# 55 gallon setup



## iz513 (Jun 24, 2009)

I have some cichilds right now that are very tiny and need to be moved soon. 

Right Now= Ten Gallon = 2 firemouths 2 green severums 2 cory cats
Nobody is pickin on anybody accept for one of the small firemouths and he still gets food. 
my filtration is amazing actually two times the size of my tank 

trying to find a 55 gallon and the cories will stay in my ten gallon

1. so what can i put with these cichlids in the 55?
2. if i decided to put a couple live plants mayb three or four would i need c02?


----------



## Guest (Jun 24, 2009)

i take it they are all juvies right now? once the cichlids grow up, they will probably kill the corys. 

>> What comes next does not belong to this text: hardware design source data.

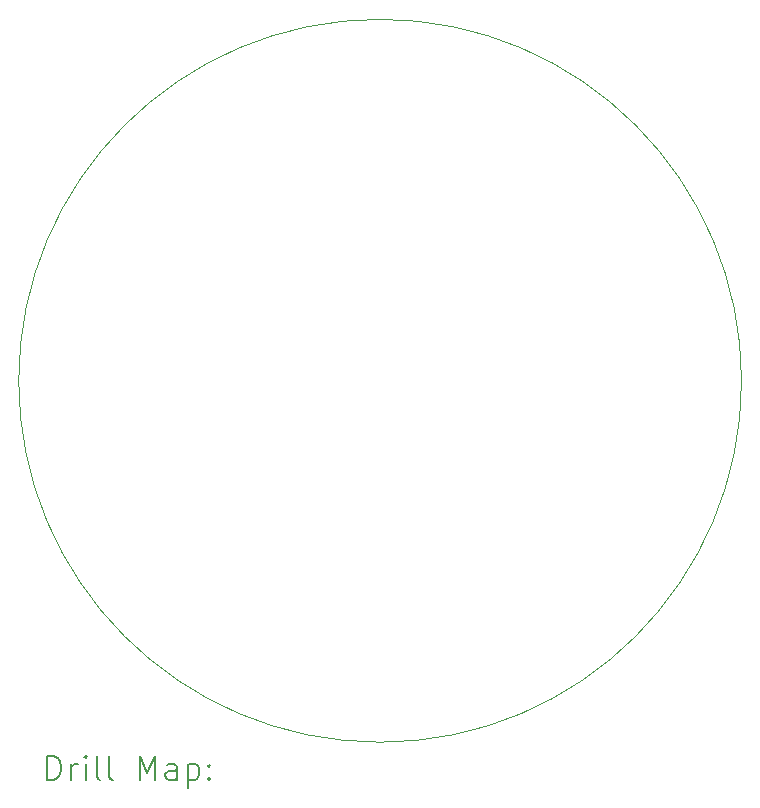
<source format=gbr>
%TF.GenerationSoftware,KiCad,Pcbnew,7.0.1*%
%TF.CreationDate,2023-03-27T13:47:10-05:00*%
%TF.ProjectId,_autosave-Circuitry-Circuit-Card,5f617574-6f73-4617-9665-2d4369726375,rev?*%
%TF.SameCoordinates,Original*%
%TF.FileFunction,Drillmap*%
%TF.FilePolarity,Positive*%
%FSLAX45Y45*%
G04 Gerber Fmt 4.5, Leading zero omitted, Abs format (unit mm)*
G04 Created by KiCad (PCBNEW 7.0.1) date 2023-03-27 13:47:10*
%MOMM*%
%LPD*%
G01*
G04 APERTURE LIST*
%ADD10C,0.100000*%
%ADD11C,0.200000*%
G04 APERTURE END LIST*
D10*
X13220000Y-7620000D02*
G75*
G03*
X13220000Y-7620000I-3060000J0D01*
G01*
D11*
X7342619Y-10997524D02*
X7342619Y-10797524D01*
X7342619Y-10797524D02*
X7390238Y-10797524D01*
X7390238Y-10797524D02*
X7418809Y-10807048D01*
X7418809Y-10807048D02*
X7437857Y-10826095D01*
X7437857Y-10826095D02*
X7447381Y-10845143D01*
X7447381Y-10845143D02*
X7456905Y-10883238D01*
X7456905Y-10883238D02*
X7456905Y-10911810D01*
X7456905Y-10911810D02*
X7447381Y-10949905D01*
X7447381Y-10949905D02*
X7437857Y-10968952D01*
X7437857Y-10968952D02*
X7418809Y-10988000D01*
X7418809Y-10988000D02*
X7390238Y-10997524D01*
X7390238Y-10997524D02*
X7342619Y-10997524D01*
X7542619Y-10997524D02*
X7542619Y-10864190D01*
X7542619Y-10902286D02*
X7552143Y-10883238D01*
X7552143Y-10883238D02*
X7561667Y-10873714D01*
X7561667Y-10873714D02*
X7580714Y-10864190D01*
X7580714Y-10864190D02*
X7599762Y-10864190D01*
X7666428Y-10997524D02*
X7666428Y-10864190D01*
X7666428Y-10797524D02*
X7656905Y-10807048D01*
X7656905Y-10807048D02*
X7666428Y-10816571D01*
X7666428Y-10816571D02*
X7675952Y-10807048D01*
X7675952Y-10807048D02*
X7666428Y-10797524D01*
X7666428Y-10797524D02*
X7666428Y-10816571D01*
X7790238Y-10997524D02*
X7771190Y-10988000D01*
X7771190Y-10988000D02*
X7761667Y-10968952D01*
X7761667Y-10968952D02*
X7761667Y-10797524D01*
X7895000Y-10997524D02*
X7875952Y-10988000D01*
X7875952Y-10988000D02*
X7866428Y-10968952D01*
X7866428Y-10968952D02*
X7866428Y-10797524D01*
X8123571Y-10997524D02*
X8123571Y-10797524D01*
X8123571Y-10797524D02*
X8190238Y-10940381D01*
X8190238Y-10940381D02*
X8256905Y-10797524D01*
X8256905Y-10797524D02*
X8256905Y-10997524D01*
X8437857Y-10997524D02*
X8437857Y-10892762D01*
X8437857Y-10892762D02*
X8428333Y-10873714D01*
X8428333Y-10873714D02*
X8409286Y-10864190D01*
X8409286Y-10864190D02*
X8371190Y-10864190D01*
X8371190Y-10864190D02*
X8352143Y-10873714D01*
X8437857Y-10988000D02*
X8418810Y-10997524D01*
X8418810Y-10997524D02*
X8371190Y-10997524D01*
X8371190Y-10997524D02*
X8352143Y-10988000D01*
X8352143Y-10988000D02*
X8342619Y-10968952D01*
X8342619Y-10968952D02*
X8342619Y-10949905D01*
X8342619Y-10949905D02*
X8352143Y-10930857D01*
X8352143Y-10930857D02*
X8371190Y-10921333D01*
X8371190Y-10921333D02*
X8418810Y-10921333D01*
X8418810Y-10921333D02*
X8437857Y-10911810D01*
X8533095Y-10864190D02*
X8533095Y-11064190D01*
X8533095Y-10873714D02*
X8552143Y-10864190D01*
X8552143Y-10864190D02*
X8590238Y-10864190D01*
X8590238Y-10864190D02*
X8609286Y-10873714D01*
X8609286Y-10873714D02*
X8618810Y-10883238D01*
X8618810Y-10883238D02*
X8628333Y-10902286D01*
X8628333Y-10902286D02*
X8628333Y-10959429D01*
X8628333Y-10959429D02*
X8618810Y-10978476D01*
X8618810Y-10978476D02*
X8609286Y-10988000D01*
X8609286Y-10988000D02*
X8590238Y-10997524D01*
X8590238Y-10997524D02*
X8552143Y-10997524D01*
X8552143Y-10997524D02*
X8533095Y-10988000D01*
X8714048Y-10978476D02*
X8723571Y-10988000D01*
X8723571Y-10988000D02*
X8714048Y-10997524D01*
X8714048Y-10997524D02*
X8704524Y-10988000D01*
X8704524Y-10988000D02*
X8714048Y-10978476D01*
X8714048Y-10978476D02*
X8714048Y-10997524D01*
X8714048Y-10873714D02*
X8723571Y-10883238D01*
X8723571Y-10883238D02*
X8714048Y-10892762D01*
X8714048Y-10892762D02*
X8704524Y-10883238D01*
X8704524Y-10883238D02*
X8714048Y-10873714D01*
X8714048Y-10873714D02*
X8714048Y-10892762D01*
M02*

</source>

honestly, i think that combination could be too much in a 55. it depends on your filtration and water change scheudle... and the sexes of the cichlids. if the FM's or sevs pair up that tank will soon become a fishy-hell!


----------



## iz513 (Jun 24, 2009)

ya i understand i know all that stuff and ya the cories will stay in the ten and ill just wait and see what these guys do i think the firemouts are both mails (crap) and one severum is a male idk with those fish which can i put in the 55 and put with other fish and yes they are all around 1-2 inches and its so short term its like a holding tank but well decorated and yes we will over filter the 55 i do that with all my tanks right now my 20g with one jack dempsey has a fifty five gallon hang on and its crystal clear and no bad a,n,n


the sexes i can certainly not be sure about but they all pick on one firemouth and he still gets food but they all get along for now lol ive done my research and hav had experience i know what will happen if they stay together in the ten but i hav many tanks so they all dont have to go in the 55 i was jw


----------



## Oldman (May 25, 2009)

About all you will have room for in a 55 gallon with those cichlids is water. The tank will be fully stocked with just the severums when they reach their adult size. My daughter has been breeding her severums in a 90 gallon and uses another tank, a 55, to grow them to an inch long so she can sell them off.


----------